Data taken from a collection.
========

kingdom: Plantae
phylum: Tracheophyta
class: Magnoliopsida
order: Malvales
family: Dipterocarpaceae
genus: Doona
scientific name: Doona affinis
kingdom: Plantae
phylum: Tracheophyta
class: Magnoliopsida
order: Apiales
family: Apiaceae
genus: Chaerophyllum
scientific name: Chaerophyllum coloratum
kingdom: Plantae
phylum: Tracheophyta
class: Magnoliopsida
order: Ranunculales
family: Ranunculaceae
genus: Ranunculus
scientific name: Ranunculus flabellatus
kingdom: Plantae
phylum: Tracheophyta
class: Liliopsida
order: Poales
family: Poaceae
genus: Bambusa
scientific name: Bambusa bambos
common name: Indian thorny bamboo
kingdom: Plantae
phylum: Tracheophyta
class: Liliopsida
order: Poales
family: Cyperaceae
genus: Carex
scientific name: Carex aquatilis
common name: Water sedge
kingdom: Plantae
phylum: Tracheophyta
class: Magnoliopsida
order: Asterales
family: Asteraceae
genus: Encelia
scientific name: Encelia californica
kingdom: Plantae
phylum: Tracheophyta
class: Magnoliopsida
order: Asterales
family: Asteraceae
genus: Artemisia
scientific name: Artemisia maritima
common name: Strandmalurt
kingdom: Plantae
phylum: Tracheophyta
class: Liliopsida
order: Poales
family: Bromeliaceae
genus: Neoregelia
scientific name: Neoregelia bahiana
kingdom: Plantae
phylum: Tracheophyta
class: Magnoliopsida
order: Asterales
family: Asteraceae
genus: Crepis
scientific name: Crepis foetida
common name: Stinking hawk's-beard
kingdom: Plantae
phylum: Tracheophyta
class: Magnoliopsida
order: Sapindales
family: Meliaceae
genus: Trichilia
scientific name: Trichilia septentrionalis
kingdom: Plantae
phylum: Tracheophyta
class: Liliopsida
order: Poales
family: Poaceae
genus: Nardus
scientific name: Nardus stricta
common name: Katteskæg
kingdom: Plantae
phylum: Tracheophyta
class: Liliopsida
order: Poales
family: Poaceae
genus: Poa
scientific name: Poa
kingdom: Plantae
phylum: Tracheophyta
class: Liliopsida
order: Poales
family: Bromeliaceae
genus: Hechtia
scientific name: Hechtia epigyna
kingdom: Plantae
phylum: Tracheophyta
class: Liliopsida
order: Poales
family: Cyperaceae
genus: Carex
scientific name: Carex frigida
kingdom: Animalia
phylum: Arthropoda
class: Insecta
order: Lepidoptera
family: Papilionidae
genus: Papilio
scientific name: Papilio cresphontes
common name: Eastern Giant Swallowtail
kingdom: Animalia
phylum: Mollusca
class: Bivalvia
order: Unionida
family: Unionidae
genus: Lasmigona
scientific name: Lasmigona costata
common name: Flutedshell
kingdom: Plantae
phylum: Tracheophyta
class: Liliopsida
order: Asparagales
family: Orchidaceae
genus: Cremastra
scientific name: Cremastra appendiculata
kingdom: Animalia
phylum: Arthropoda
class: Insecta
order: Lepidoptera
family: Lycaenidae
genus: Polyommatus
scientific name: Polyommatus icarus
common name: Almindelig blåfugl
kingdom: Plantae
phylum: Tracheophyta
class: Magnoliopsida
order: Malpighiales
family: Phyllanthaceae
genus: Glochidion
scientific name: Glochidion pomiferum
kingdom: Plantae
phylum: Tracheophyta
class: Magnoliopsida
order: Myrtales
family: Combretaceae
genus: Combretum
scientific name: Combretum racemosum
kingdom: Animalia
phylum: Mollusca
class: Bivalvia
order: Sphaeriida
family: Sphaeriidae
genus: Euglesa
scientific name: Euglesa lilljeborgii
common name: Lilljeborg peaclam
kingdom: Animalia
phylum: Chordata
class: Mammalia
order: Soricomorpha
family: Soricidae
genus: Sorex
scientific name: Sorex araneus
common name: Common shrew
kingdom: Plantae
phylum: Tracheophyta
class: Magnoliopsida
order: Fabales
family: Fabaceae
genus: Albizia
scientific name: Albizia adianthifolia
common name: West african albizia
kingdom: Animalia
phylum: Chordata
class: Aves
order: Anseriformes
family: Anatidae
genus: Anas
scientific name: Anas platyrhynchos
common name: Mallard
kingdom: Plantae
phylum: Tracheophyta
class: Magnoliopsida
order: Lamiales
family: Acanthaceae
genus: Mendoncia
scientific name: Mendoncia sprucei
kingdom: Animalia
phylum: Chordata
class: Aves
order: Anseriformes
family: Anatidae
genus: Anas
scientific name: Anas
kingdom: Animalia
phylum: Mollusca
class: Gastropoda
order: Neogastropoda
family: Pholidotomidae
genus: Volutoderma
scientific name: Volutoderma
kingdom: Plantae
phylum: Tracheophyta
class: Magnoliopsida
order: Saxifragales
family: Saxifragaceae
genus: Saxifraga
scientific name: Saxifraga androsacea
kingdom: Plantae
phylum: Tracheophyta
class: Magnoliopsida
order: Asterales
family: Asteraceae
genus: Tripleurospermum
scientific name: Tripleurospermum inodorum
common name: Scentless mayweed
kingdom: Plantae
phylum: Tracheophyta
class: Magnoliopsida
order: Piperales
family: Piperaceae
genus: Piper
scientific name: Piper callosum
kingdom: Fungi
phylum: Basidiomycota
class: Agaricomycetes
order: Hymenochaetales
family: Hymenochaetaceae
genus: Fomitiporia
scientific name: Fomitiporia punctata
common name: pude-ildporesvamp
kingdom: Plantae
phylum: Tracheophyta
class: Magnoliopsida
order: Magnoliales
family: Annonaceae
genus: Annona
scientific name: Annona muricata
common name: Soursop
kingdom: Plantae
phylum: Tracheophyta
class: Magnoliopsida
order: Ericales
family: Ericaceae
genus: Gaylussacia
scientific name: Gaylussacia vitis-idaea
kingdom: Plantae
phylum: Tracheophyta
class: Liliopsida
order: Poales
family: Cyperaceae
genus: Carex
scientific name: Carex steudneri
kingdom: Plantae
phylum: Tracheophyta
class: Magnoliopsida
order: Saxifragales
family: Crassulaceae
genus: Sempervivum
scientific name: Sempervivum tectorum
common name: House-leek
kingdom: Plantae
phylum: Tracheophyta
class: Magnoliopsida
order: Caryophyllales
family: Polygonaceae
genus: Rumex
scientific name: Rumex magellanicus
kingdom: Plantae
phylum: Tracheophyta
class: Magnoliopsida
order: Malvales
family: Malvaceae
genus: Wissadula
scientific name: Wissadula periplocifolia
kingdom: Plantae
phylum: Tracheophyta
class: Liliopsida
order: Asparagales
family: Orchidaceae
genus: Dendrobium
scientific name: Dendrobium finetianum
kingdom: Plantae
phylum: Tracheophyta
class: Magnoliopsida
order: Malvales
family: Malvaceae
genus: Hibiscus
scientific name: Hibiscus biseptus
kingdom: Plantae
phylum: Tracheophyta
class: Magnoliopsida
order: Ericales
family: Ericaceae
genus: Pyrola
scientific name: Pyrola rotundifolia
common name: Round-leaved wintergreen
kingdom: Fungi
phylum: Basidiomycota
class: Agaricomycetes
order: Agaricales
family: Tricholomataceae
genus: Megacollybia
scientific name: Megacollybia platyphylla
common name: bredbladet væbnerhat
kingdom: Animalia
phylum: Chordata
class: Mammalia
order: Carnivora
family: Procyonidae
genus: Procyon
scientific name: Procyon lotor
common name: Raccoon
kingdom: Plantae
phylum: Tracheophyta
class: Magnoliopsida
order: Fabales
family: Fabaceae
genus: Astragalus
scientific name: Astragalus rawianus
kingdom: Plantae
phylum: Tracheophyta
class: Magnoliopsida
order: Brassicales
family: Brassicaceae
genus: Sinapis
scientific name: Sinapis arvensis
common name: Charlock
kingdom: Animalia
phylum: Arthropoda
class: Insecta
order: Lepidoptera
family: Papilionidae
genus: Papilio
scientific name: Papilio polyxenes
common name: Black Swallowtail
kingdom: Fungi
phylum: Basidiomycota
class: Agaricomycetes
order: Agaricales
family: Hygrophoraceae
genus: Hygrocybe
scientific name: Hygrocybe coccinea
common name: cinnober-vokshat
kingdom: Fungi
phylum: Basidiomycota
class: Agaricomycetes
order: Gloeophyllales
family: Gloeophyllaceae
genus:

========

Swap "scientific name" for "species name" in the lines from the line with "order: Ranunculales" to the line with "scientific name: Carex aquatilis", keeping everything else unchanged. Give back only those lines.

Worked solution.
order: Ranunculales
family: Ranunculaceae
genus: Ranunculus
species name: Ranunculus flabellatus
kingdom: Plantae
phylum: Tracheophyta
class: Liliopsida
order: Poales
family: Poaceae
genus: Bambusa
species name: Bambusa bambos
common name: Indian thorny bamboo
kingdom: Plantae
phylum: Tracheophyta
class: Liliopsida
order: Poales
family: Cyperaceae
genus: Carex
species name: Carex aquatilis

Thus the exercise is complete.